DATA FOR REVIEW:
#####

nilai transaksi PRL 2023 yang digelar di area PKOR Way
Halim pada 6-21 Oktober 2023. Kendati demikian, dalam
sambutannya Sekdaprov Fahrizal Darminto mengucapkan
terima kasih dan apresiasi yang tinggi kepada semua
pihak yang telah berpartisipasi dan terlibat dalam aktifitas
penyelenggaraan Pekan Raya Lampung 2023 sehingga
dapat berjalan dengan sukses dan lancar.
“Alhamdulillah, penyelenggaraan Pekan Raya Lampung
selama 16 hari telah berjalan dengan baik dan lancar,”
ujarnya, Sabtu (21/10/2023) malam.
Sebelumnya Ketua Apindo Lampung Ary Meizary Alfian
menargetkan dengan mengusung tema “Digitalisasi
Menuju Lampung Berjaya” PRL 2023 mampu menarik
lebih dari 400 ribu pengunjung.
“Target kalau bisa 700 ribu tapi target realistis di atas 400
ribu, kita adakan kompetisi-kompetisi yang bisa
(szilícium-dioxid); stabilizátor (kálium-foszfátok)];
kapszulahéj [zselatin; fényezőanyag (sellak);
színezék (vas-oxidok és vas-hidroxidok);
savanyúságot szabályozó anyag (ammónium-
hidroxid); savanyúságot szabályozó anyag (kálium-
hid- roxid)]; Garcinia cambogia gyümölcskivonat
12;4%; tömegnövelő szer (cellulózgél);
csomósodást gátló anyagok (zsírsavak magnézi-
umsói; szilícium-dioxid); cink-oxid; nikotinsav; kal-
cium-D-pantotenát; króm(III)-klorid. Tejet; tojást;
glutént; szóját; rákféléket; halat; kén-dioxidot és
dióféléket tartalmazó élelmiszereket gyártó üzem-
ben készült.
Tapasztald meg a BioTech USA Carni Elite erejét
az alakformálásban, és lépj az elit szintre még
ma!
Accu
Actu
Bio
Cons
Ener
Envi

#####

WHAT THE TASK REQUIRES:
Duplicate the lines of the records from the first line through the line containing "ujarnya, Sabtu (21/10/2023) malam.", including both ends.

WRITTEN SOLUTION:
nilai transaksi PRL 2023 yang digelar di area PKOR Way
Halim pada 6-21 Oktober 2023. Kendati demikian, dalam
sambutannya Sekdaprov Fahrizal Darminto mengucapkan
terima kasih dan apresiasi yang tinggi kepada semua
pihak yang telah berpartisipasi dan terlibat dalam aktifitas
penyelenggaraan Pekan Raya Lampung 2023 sehingga
dapat berjalan dengan sukses dan lancar.
“Alhamdulillah, penyelenggaraan Pekan Raya Lampung
selama 16 hari telah berjalan dengan baik dan lancar,”
ujarnya, Sabtu (21/10/2023) malam.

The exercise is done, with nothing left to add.